Я слушал Афоню и понимал, что он ничего не выдумывает про сирен, русалок… Всё же я могу отличить, врёт человек или нет. Так вот Афоня не врал. Надо будет ещё соседей поспрашивать. К Афоне же я обратился со следующим вопросом:
- Откуда же они взялись тут, Афонь?
- С мужиками мы думали и решили, что, скорее всего, Гольфстрим завёл их сюда. Гольфстрим то затихает, то вдруг усиливается и загибает сюда, к нам. Вот и завёл русалок год назад. Они даже зиму одну уже перезимовали. Так что и к холоду привыкают. Есть ещё мнение. Рабочие с лесовозов говорят, что кто-то из мореходов, из мореманов, завёз их из тёплых морей …
- А вот, похоже, их развелось много, как же они размножаются?

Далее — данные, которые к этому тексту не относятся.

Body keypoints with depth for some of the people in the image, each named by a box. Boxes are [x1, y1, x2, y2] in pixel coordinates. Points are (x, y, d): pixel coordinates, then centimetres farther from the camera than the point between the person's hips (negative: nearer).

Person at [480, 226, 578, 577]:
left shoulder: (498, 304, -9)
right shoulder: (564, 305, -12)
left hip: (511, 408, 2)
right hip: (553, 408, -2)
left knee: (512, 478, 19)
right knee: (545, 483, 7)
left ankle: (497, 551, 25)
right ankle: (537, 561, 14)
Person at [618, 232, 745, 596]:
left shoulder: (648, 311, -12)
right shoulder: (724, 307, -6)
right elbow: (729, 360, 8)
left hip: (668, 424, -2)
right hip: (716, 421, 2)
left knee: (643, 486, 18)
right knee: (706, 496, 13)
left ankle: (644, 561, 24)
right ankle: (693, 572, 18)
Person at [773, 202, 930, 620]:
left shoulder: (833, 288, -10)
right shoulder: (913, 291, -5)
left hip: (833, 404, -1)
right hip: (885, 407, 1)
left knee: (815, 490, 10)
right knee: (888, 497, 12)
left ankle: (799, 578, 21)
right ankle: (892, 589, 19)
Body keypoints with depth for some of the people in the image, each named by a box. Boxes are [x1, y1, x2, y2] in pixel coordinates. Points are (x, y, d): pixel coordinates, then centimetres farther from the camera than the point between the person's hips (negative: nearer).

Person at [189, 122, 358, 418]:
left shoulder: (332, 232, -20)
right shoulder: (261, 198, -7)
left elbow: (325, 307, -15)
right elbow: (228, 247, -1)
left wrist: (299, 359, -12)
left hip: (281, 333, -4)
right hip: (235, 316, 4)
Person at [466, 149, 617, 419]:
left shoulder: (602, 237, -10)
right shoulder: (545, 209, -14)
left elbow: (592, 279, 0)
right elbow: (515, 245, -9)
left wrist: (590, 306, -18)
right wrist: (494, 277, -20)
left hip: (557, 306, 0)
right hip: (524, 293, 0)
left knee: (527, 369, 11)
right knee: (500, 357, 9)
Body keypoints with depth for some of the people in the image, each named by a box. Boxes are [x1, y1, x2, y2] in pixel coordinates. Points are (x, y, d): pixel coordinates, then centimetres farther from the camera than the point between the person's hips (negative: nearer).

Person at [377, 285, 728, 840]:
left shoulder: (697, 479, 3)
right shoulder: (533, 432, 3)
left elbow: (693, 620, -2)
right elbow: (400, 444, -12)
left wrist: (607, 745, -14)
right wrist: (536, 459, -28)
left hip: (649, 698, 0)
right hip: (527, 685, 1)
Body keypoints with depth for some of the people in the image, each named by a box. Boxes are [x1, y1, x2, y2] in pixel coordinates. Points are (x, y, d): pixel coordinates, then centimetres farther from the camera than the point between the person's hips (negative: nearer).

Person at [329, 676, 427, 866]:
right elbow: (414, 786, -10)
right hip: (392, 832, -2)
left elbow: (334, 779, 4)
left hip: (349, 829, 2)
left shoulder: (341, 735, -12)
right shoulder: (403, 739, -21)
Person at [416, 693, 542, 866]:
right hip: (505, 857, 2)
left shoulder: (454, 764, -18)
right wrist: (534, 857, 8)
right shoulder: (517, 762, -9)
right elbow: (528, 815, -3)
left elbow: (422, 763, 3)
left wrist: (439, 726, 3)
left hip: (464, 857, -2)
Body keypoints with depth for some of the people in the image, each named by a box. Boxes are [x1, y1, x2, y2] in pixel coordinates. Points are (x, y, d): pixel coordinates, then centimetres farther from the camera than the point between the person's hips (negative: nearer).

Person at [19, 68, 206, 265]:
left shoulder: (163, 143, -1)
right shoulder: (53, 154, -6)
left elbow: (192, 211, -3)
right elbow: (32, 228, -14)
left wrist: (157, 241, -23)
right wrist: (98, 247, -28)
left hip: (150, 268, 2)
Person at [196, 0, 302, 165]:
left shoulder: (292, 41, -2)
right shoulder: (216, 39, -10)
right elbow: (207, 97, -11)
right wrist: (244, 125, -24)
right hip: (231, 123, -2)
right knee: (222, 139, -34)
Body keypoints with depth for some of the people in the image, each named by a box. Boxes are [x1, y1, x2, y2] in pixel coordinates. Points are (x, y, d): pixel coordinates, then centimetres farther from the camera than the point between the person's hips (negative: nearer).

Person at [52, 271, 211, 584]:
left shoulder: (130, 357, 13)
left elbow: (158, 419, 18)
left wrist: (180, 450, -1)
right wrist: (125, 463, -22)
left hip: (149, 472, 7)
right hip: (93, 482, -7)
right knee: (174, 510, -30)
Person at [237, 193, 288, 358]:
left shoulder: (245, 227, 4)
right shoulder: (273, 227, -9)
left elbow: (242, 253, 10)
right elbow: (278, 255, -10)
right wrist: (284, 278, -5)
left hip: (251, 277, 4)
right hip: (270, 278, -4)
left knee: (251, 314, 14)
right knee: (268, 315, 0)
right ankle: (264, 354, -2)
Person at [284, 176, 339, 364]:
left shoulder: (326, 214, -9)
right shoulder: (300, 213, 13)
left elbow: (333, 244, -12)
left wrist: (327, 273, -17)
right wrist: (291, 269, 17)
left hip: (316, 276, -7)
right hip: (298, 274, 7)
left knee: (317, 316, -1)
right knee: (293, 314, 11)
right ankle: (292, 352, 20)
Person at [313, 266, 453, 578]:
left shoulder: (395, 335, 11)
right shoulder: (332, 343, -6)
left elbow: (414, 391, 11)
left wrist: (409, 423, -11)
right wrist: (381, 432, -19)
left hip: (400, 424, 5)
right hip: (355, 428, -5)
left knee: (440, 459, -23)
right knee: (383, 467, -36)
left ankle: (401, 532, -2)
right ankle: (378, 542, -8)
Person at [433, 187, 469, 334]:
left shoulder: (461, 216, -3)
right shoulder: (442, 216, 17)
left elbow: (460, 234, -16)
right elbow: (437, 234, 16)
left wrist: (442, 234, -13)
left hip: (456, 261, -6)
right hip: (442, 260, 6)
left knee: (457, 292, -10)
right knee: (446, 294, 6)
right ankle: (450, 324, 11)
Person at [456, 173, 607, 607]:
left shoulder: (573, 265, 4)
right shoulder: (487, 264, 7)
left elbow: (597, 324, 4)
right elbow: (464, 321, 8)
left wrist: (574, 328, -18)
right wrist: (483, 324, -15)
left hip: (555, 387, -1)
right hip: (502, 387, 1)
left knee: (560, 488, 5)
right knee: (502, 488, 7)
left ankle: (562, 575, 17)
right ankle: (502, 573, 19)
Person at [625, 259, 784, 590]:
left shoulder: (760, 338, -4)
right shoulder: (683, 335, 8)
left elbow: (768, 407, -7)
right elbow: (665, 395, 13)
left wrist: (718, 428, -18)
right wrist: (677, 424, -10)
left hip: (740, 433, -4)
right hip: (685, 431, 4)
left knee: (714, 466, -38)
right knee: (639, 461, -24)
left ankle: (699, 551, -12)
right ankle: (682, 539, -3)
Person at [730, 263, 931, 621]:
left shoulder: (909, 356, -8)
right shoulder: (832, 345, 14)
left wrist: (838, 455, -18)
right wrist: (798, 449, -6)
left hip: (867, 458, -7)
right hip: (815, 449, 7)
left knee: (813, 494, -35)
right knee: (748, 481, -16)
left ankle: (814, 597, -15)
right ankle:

- У меня в доме биологи снимают комнату. Они говорят о каких то болезнях, отклонениях, о мутации генов… Я не могу определённо сказать. Одно отмечу, много у нас химер разных развелось. И это неожиданно. Вот сосед на днях ходил в лес за морошкой. В этом году рано созрела. Прыгал он с кочки на кочку, маячками горели спелые ягодки. Манили его. Заводили. Болотный дурман и солнце ударили в голову, закружили его. Опьянел он от болотных запахов… Сами знаете: багульник, вербейник, аир, прочее, пахучими парами охватывают тебя… И несут. Вот и его понесло. И будто кто зовёт его:
- Эй! Мужичок! Считай! Считай!
Может и не «считай», а другое слово. Но так ему слышалось. То тут его зовут, то с другого места… Слышит он нежный – нежный голос, а смотрит…никого. А он чувствует, что вот рядом кто-то, рядом. Совсем голову потерял, угорел в чаду…
А ещё сосед говорил, что плутал он по болоту тому и вдруг увидел он девицу нездешнюю. Глаза – цвета незабудок. Большие и вместе с тем хитрые. Кожа у наяды, он так думает, что их наядами зовут или болотницами, жемчужной белизны. Как у речного жемчуга. Волосы соломенные и по плечам рассыпаны. Улыбка у неё чарующая, а голос – сладкий, зовущий. В самую душу проникает.
Лежала эта бесстыдница на стволе поваленного дерева. Возлежала и манила пальчиком афониного соседа… Это дерево все в селе знают. И диваном называют. Много лет оно там пребывает. Отдыхать больно удобно на нём… Но вспомнил вдруг сосед, что последнее время корзинки и бидоны стали встречаться на ёлках. Висят, а хозяев этих ёмкостей нет. Пропали… кто домой не убежал.